This post, which originally appeared on May 29th has now been amended. It now includes an Epilogue comment on Barack Obama's subsequent May 31st visit to the famous heads on a hill.
Scheduling political announcements or appearances against suggestive backdrops—attempting to inject symbolic grandiosity into dangerous, disingenuous, or trivial realities—is a timeworn strategy of political stagecraft.
When George W. Bush announced the beginning of the "War on Terror" on August 15, 2002, he was perched in front of Mt. Rushmore. After advance visits to the spot, his image experts set the stage, making sure that photographers were situated in a position where telephoto lenses would be needed to capture his speech, collapsing space to create a mental juxtaposition linking Bush to presidential luminaries carved into the side of a mountain in South Dakota.
Then on May 28th it was Hillary Clinton's turn. Yesterday, hoping to reverse a failing bid for the Democratic Presidential nomination, her handlers brought her to Mt. Rushmore for a similar shot, attempting to erect a subliminal message of presidentiality.

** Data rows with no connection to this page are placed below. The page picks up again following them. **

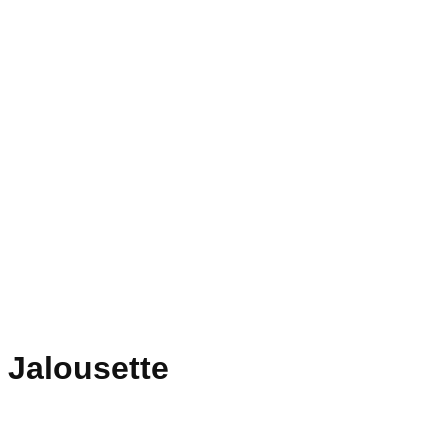
Jalousette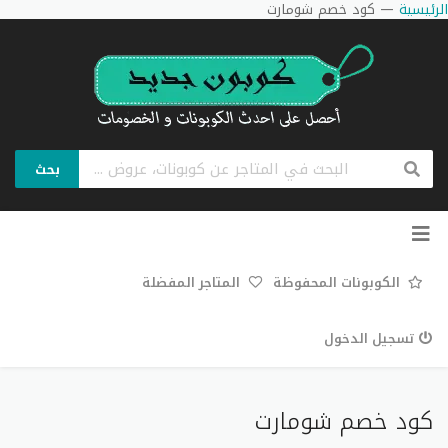
الرئيسية
—
كود خصم شومارت
بحث
تخطي
إلى
المحتوى
الكوبونات المحفوظة
المتاجر المفضلة
تسجيل الدخول
كود خصم شومارت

Such visual demagoguery, however, turns democracy
into a cynical sideshow performance. Thankfully, it is also remarkably
susceptible to satirical lampoon, as seen in the following image from
"Underdog," a 2007 film based on the cartoon series of yesteryear.
Dog!!!
June 3rd Epilogue:
Bending the tradition, Barack Obama also stood at the mountain for a photo op on May 31st, while campaigning in South Dakota. Unlike the others, however, he and a park ranger posed for a tourist-and-guide moment. Perhaps this shot was a newly populist rendition of the old visual stagecraft, an attempt to present Obama as an ordinary American visiting a national treasure. When asked about his place at Mt. Rushmore, Obama offered self-deprecating response, asserting that he would never be able to join heads with the greats on the monument because, as he put it, his "ears are too big."